There are many LAMP stacks of a few to a dozen of servers around that have serious troubles with performance, troubleshooting and manageability.
To give a clear example. Let's think of a setup with 10 apache servers serving static files and PHP, a mysql database server and a haproxy load balancer in front. Assume that there are 5 sites with different domains load balanced across the servers. Some common problems in a setup like this, and possible solutions are:
Apache performance is mediocre at best.
Most probably 2-4 of the apache servers can be removed/reused for something else by using a well configured lightweight web server. The two most common choices are nginx and lighttpd, in that order. In my opinion they are both stable and pretty equivalent in performance - but I do like the flexibility in nginx configuration a bit better.
No good cache system utilized makes each and every PHP request come with a big overhead.
Changing the plain load balancer into a caching one can come with great performance gains.
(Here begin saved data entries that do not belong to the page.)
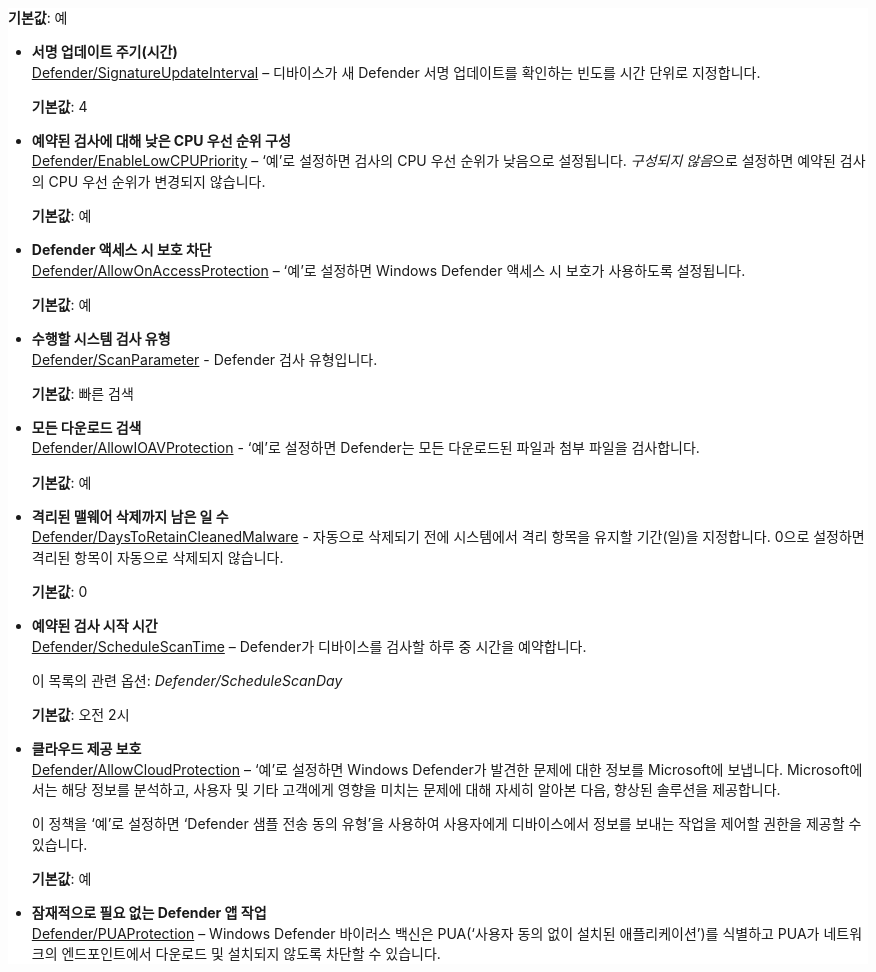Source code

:   **기본값**: 예

- **서명 업데이트 주기(시간)**  
  [Defender/SignatureUpdateInterval](https://docs.microsoft.com/windows/client-management/mdm/policy-csp-defender#defender-signatureupdateinterval) – 디바이스가 새 Defender 서명 업데이트를 확인하는 빈도를 시간 단위로 지정합니다.  
 
  **기본값**: 4

- **예약된 검사에 대해 낮은 CPU 우선 순위 구성**  
  [Defender/EnableLowCPUPriority](https://docs.microsoft.com/windows/client-management/mdm/policy-csp-defender#defender-enablelowcpupriority) – ‘예’로 설정하면 검사의 CPU 우선 순위가 낮음으로 설정됩니다.  *구성되지 않음*으로 설정하면 예약된 검사의 CPU 우선 순위가 변경되지 않습니다.  

    **기본값**: 예

- **Defender 액세스 시 보호 차단**  
  [Defender/AllowOnAccessProtection](https://docs.microsoft.com/windows/client-management/mdm/policy-csp-defender#defender-allowonaccessprotection) – ‘예’로 설정하면 Windows Defender 액세스 시 보호가 사용하도록 설정됩니다.   

  **기본값**: 예

- **수행할 시스템 검사 유형**  
  [Defender/ScanParameter](https://docs.microsoft.com/windows/client-management/mdm/policy-csp-defender#defender-scanparameter) - Defender 검사 유형입니다.  

  **기본값**: 빠른 검색

- **모든 다운로드 검색**  
  [Defender/AllowIOAVProtection](https://docs.microsoft.com/windows/client-management/mdm/policy-csp-defender#defender-allowioavprotection) - ‘예’로 설정하면 Defender는 모든 다운로드된 파일과 첨부 파일을 검사합니다.   

  **기본값**: 예

- **격리된 맬웨어 삭제까지 남은 일 수**  
  [Defender/DaysToRetainCleanedMalware](https://docs.microsoft.com/windows/client-management/mdm/policy-csp-defender#defender-daystoretaincleanedmalware) - 자동으로 삭제되기 전에 시스템에서 격리 항목을 유지할 기간(일)을 지정합니다. 0으로 설정하면 격리된 항목이 자동으로 삭제되지 않습니다.  

  **기본값**: 0

- **예약된 검사 시작 시간**  
  [Defender/ScheduleScanTime](https://docs.microsoft.com/windows/client-management/mdm/policy-csp-defender#defender-schedulescantime) – Defender가 디바이스를 검사할 하루 중 시간을 예약합니다. 
  
  이 목록의 관련 옵션: *Defender/ScheduleScanDay*   

  **기본값**: 오전 2시

- **클라우드 제공 보호**  
  [Defender/AllowCloudProtection](https://docs.microsoft.com/windows/client-management/mdm/policy-csp-defender#defender-allowcloudprotection) – ‘예’로 설정하면 Windows Defender가 발견한 문제에 대한 정보를 Microsoft에 보냅니다.  Microsoft에서는 해당 정보를 분석하고, 사용자 및 기타 고객에게 영향을 미치는 문제에 대해 자세히 알아본 다음, 향상된 솔루션을 제공합니다.

  이 정책을 ‘예’로 설정하면 ‘Defender 샘플 전송 동의 유형’을 사용하여 사용자에게 디바이스에서 정보를 보내는 작업을 제어할 권한을 제공할 수 있습니다.    

  **기본값**: 예

- **잠재적으로 필요 없는 Defender 앱 작업**  
  [Defender/PUAProtection](https://docs.microsoft.com/windows/client-management/mdm/policy-csp-defender#defender-puaprotection) – Windows Defender 바이러스 백신은 PUA(‘사용자 동의 없이 설치된 애플리케이션’)를 식별하고 PUA가 네트워크의 엔드포인트에서 다운로드 및 설치되지 않도록 차단할 수 있습니다.  
 
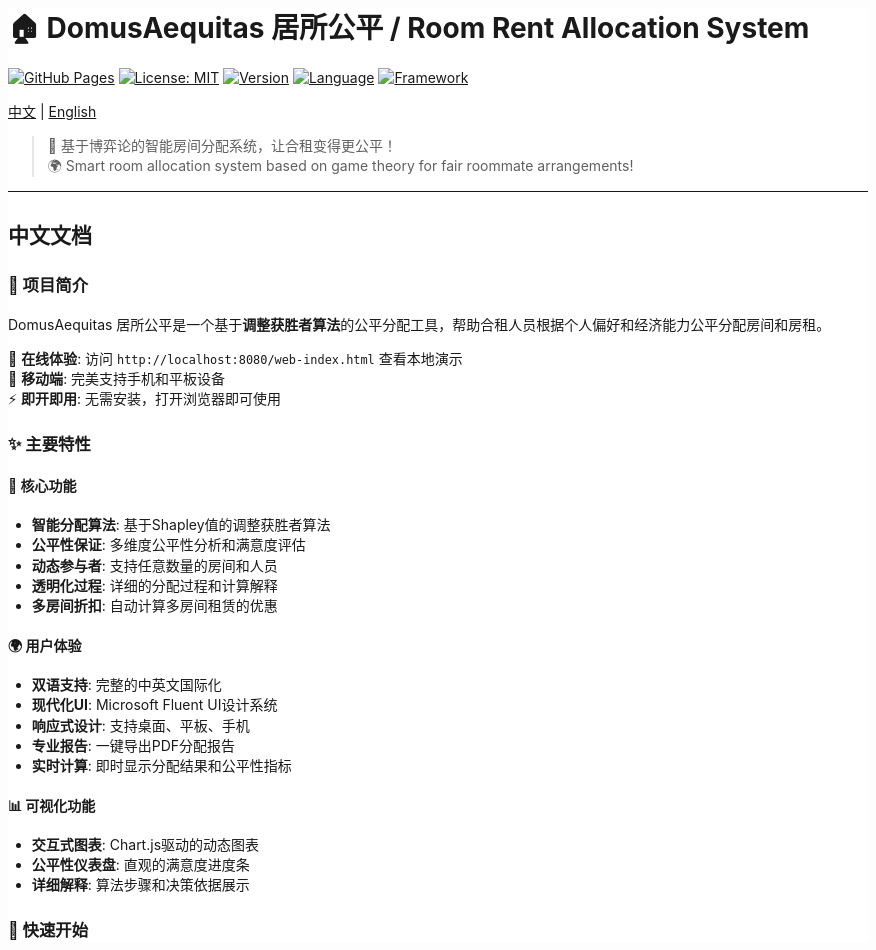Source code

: # 🏠 DomusAequitas 居所公平 / Room Rent Allocation System

[![GitHub Pages](https://img.shields.io/badge/GitHub%20Pages-Live%20Demo-blue)](#在线演示)
[![License: MIT](https://img.shields.io/badge/License-MIT-yellow.svg)](https://opensource.org/licenses/MIT)
[![Version](https://img.shields.io/badge/Version-2.2.2-green.svg)](#版本历史)
[![Language](https://img.shields.io/badge/Language-JavaScript-yellow.svg)](https://github.com/topics/javascript)
[![Framework](https://img.shields.io/badge/UI-Fluent%20UI-blue.svg)](https://github.com/microsoft/fluentui)

[中文](#中文文档) | [English](#english-documentation)

> 🎯 基于博弈论的智能房间分配系统，让合租变得更公平！  
> 🌍 Smart room allocation system based on game theory for fair roommate arrangements!

---

## 中文文档

### 📖 项目简介

DomusAequitas 居所公平是一个基于**调整获胜者算法**的公平分配工具，帮助合租人员根据个人偏好和经济能力公平分配房间和房租。

🌟 **在线体验**: 访问 `http://localhost:8080/web-index.html` 查看本地演示  
📱 **移动端**: 完美支持手机和平板设备  
⚡ **即开即用**: 无需安装，打开浏览器即可使用

### ✨ 主要特性

#### 🎯 核心功能
- **智能分配算法**: 基于Shapley值的调整获胜者算法
- **公平性保证**: 多维度公平性分析和满意度评估
- **动态参与者**: 支持任意数量的房间和人员
- **透明化过程**: 详细的分配过程和计算解释
- **多房间折扣**: 自动计算多房间租赁的优惠

#### 🌍 用户体验
- **双语支持**: 完整的中英文国际化
- **现代化UI**: Microsoft Fluent UI设计系统
- **响应式设计**: 支持桌面、平板、手机
- **专业报告**: 一键导出PDF分配报告
- **实时计算**: 即时显示分配结果和公平性指标

#### 📊 可视化功能
- **交互式图表**: Chart.js驱动的动态图表
- **公平性仪表盘**: 直观的满意度进度条
- **详细解释**: 算法步骤和决策依据展示

### 🚀 快速开始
Varnish is now probably the first choice for most people and is both very stable and performs well. By setting an expiration time from your backend (web) servers you can control exactly how long each file should be cached. Put some time and effort to achieve high hitrates and it is probably the most important change you can do.
No good way to identify bottlenecks or performance troubles in the PHP code. With many recent releases over several sites in the web cluster it's very hard to know the reason for overloaded servers.
Having a live profiler for PHP in your web servers is a great win in this situation. If you want something free there is XHPROF that was open sourced by Facebook. Unfortunately they did not release their web interfaces that made it useful in production. There are however two open source solutions for that Xhgui that logs into a mongodb database and XhProf Analytics that logs into mysql. Just take caution on where and how you use it as it's quick to fill up your disk with the profiler results A good setup could be to log only a percentage of the requests and then to empty it from old data (with an index for mongodb and a cronjob for mysql).
If you don't mind paying a bit there is also a hosted solution called New Relic with a nice intuitive interface. They do more than just PHP as well.
No good way to get an overview of where errors happen. To read the PHP error logs you need to log into each of the machines.
Use a centralized logging service.
If you want to roll your own there's a very good solution in Graylog2 together with Logstash for collection. Graylog2 provides a user interface with search, log streams and alerts and Logstash provides an easy to use client for parsing and forwarding log file messages to the Graylog2 server.
For hosted solutions the most mentioned service is loggly. Beware that it might become costly depending on your logging scale.
MySQL uses MyISAM and it keep causing locks.
With row level locks instead of table level InnoDB mostly comes as a must when you get alot of writes to some hit tables. It will also in general be faster for an average setup with it's buffer pool caching of data, not to mention it's primary key partitioning. Be sure that you have a large enough buffer pool (and suffificent memory for it) and it will do miracles for your database reliability.
Other things to consider
Are you using the right database system?
There are many cases where alot of your database load can be transferred into a more lightweight system. A common situation is that many simple data structures can be moved from a somewhat heavy RDBMS (say MySQL) to a more lightweight NoSQL database such as Redis. This can increase the performance significantly if used in hotspots with simple data structures.
Revisit your database load
Database loads are a very common bottleneck and is most often the hardest part of your application to scale. By periodically checking up on what is causing the load there are usually many easy optimizations to be done. pt-query-digest is an excellent tool for profiling your database load and finding the heavy queries.
Measure your performance. See what causes the most load on the servers with xhprof/new relic, varnish cli tools, pt-query-digest etc. You will surely find things within the top requests and queries that can be more effeciently cached.
This list is far from complete but I think and hope I managed to get the most common and important points down.